Tout ce petit monde échange sur la messagerie WhatsApp ou sur la plateforme de communication Slack. Le 27 janvier 2018, Sophia Chikirou explique ainsi qu’elle a été choquée par la façon dont a été traitée une information sur le Venezuela. La veille, Catherine Kirpach expliquait dans son journal que Nicolas Maduro repoussait la date des élections pour empêcher des candidatures de l’opposition et elle concluait par un « cherchez l’erreur » un peu ironique. Résultat, une précision imposée dans le journal télévisé suivant à la journaliste elle-même, en plateau.

Dimanche 18 février 2018, c’est encore la directrice générale, mais par mail, qui avertit Aude Rossigneux qu’elle est attendue Lundi 19 Février 2018 par le comité de pilotage, « je pense qu’il faut qu’on se voie Lundi 19 Février 2018. Peux-tu être au bureau à 9 heures du matin ». Mais cette fois, c’est une première, elle se rebiffe. Mardi 20 Février 2018, au lendemain de cette convocation brutale, elle écrit à l’équipe de direction que la brutalité dont elle estime avoir été victime « n’est pas exactement conforme à l’idée que chacun se fait d’un management de gauche » et qu'elle serait même « un sujet pour le Média si elle était le fait d’un Vincent Bolloré ». Sa lettre fuite.

Aussitôt, le Média envoie un mail dressant la liste des torts de l’ancienne présentatrice du journal télévisé de la chaîne à la petite communauté des socios. Le message est confidentiel, mais plus de quinze mille personnes en sont destinataires. Certains s’en émeuvent d’ailleurs. Le 28 Février 2018, un socio a porté plainte devant la Commission Nationale de l’Informatique et des Libertés (CNIL) contre « le procédé totalement déplacé consistant à se servir d’une adresse électronique pour se justifier d’un conflit avec un salarié ».

Une autre rébellion, plus discrète, gronde quelques jours plus tard. De retour d’un arrêt maladie, Catherine Kirpach doit présenter le journal télévisé du 23 février 2018, où intervient un certain Claude El Khal, ancien publicitaire et réalisateur repéré sur Twitter et recruté par Sophia Chikirou pour en faire le correspondant au Liban de la chaîne.
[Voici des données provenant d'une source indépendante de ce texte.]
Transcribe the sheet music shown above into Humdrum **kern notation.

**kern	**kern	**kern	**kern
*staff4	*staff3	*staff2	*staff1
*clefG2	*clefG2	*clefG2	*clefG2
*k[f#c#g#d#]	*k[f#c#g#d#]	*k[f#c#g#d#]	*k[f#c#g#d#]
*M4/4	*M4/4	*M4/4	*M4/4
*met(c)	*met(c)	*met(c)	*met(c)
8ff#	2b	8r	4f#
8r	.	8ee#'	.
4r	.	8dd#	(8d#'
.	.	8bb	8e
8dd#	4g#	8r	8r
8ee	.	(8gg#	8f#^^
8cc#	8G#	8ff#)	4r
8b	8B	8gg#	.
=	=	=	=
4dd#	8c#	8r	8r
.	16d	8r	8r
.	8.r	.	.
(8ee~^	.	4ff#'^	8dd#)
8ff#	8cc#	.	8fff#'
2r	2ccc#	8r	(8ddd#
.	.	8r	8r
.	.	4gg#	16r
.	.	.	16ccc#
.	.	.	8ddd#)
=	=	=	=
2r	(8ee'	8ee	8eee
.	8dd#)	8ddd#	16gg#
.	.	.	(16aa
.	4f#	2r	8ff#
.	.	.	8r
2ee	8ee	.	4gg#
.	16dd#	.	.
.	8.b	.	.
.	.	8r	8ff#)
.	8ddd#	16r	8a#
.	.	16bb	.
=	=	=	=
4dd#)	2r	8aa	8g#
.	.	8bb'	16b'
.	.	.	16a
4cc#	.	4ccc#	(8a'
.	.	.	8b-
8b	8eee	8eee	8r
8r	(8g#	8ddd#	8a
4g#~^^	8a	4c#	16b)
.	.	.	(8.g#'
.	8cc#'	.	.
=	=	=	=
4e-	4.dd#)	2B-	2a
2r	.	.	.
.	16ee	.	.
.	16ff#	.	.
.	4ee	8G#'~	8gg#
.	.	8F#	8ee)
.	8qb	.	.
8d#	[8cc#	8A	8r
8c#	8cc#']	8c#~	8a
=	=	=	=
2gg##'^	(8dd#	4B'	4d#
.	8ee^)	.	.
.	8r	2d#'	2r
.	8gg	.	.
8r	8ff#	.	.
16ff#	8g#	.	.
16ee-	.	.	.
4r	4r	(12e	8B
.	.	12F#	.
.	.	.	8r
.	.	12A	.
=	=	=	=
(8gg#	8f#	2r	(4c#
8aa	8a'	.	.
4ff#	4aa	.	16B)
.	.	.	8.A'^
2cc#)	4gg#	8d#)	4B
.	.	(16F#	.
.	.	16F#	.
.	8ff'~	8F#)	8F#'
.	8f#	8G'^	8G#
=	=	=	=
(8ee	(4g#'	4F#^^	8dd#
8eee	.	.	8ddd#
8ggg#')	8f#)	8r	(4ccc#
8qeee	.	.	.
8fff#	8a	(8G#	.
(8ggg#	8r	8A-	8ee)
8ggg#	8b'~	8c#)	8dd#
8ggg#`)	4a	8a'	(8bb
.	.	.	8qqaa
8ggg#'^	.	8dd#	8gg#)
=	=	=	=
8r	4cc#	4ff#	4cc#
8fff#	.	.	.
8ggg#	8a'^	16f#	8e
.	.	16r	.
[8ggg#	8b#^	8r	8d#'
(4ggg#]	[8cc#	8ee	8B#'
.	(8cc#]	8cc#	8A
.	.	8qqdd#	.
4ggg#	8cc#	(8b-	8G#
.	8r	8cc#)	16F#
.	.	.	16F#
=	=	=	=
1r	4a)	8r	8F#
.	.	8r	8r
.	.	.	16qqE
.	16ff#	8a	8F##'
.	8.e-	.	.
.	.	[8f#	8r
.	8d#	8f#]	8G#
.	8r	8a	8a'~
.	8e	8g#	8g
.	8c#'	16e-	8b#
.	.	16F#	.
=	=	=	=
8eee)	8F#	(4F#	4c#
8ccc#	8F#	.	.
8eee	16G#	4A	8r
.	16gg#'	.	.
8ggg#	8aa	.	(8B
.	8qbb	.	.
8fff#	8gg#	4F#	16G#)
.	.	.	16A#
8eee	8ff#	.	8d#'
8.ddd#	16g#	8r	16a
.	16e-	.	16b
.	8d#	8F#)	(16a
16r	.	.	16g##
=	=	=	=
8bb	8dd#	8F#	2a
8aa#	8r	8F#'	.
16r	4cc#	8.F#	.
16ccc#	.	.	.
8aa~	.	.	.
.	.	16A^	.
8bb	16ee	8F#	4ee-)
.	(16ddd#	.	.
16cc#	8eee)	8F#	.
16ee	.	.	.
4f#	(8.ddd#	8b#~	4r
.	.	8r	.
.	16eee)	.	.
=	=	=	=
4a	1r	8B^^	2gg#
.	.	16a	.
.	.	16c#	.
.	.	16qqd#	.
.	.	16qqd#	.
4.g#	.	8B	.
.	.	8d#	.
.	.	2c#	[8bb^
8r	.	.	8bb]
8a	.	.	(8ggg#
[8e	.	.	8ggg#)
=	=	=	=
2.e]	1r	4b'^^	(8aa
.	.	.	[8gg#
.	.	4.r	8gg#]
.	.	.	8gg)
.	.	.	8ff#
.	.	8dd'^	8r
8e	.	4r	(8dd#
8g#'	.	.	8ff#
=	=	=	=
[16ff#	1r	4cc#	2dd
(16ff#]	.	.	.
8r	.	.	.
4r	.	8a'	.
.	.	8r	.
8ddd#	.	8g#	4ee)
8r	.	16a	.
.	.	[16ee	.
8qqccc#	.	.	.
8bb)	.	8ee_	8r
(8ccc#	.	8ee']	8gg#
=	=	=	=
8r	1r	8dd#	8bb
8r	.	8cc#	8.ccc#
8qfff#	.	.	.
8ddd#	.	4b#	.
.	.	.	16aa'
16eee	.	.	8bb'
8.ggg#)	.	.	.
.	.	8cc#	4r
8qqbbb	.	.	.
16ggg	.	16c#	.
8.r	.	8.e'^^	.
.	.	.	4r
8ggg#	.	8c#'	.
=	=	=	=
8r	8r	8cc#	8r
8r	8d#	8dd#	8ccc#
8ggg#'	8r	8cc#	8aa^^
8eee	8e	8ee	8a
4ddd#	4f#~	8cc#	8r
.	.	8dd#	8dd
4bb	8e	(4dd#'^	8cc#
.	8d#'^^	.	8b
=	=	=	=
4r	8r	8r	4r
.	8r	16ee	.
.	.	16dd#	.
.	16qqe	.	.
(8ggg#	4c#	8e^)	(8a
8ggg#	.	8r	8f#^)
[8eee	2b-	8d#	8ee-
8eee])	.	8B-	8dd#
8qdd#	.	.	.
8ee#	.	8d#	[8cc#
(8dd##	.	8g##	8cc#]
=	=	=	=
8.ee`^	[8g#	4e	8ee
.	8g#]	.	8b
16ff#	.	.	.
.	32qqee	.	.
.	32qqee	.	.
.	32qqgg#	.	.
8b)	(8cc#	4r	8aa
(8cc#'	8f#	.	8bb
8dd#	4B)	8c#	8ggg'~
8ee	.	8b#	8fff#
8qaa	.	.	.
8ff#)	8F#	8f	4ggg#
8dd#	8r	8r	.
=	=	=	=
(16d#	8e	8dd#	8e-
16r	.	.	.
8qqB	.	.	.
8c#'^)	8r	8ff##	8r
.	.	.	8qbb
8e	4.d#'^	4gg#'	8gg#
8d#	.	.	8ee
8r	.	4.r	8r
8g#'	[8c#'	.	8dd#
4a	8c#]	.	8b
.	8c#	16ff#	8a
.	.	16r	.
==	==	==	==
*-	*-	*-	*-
Il se trouve à Paris cette semaine et il hante les locaux, émettant devant la journaliste des doutes sur la véracité des images des massacres perpétrés dans la Ghouta orientale, en banlieue de Damas, jamais « vérifiées de manière indépendante ». Diplomate, Catherine Kirpach explique que la pneumonie dont elle souffre n’est pas encore guérie et elle ne s’affiche pas le soir sur le plateau aux côtés du fameux correspondant. Elle vient de démissionner sans revenir à Montreuil, où trois bureaux ont été ainsi abandonnés en quelques jours et où le code de la porte a été changé.

« Toute cette histoire montre que j’ai eu le tort de vouloir à tout prix rester journaliste, là où on attendait de moi que je sois militante », confie Aude Rossigneux aujourd’hui. « J’ai été aussi naïve de penser qu’au Média on respectait le droit du travail. On m’a essayée pendant cinq mois et demi dont un seul payé, sans indemnités. Bien joué, le comité de pilotage, il tire sa seule légitimité du contrôle de l’argent et il ne compte pas un seul titulaire de la carte de presse », ajoute la journaliste, qui a laissé son bureau de Montreuil vacant, comme depuis Vendredi 2 Mars 2018 ceux de Catherine Kirpach et de Lea Ducré.

À l’antenne, rien ne filtre. « Nous sommes Jeudi Premier Mars 2018, le 20 heures est toujours en liberté », a lancé Serge Faubert en présentant le journal, Jeudi Premier Mars 2018, quinze mille vues environ, la moyenne des journaux télévisés de la chaîne.

C’est beaucoup moins que les exercices d’éloquence d’Adrien Quatennens à l’assemblée nationale, les mercredis. C’est moins aussi que le bulletin de François Ruffin tourné en solo façon youtubeur, devant son réfrigérateur, trente mille vues en moyenne.

La chaîne du député insoumis compte trente neuf mille abonnés, contre quarante trois mille abonnés pour le Média. Mais, à voir les commentaires passionnés qui accompagnent le bulletin de François Ruffin, c’est plutôt dans la cuisine de François Ruffin que la gauche fait son buzz.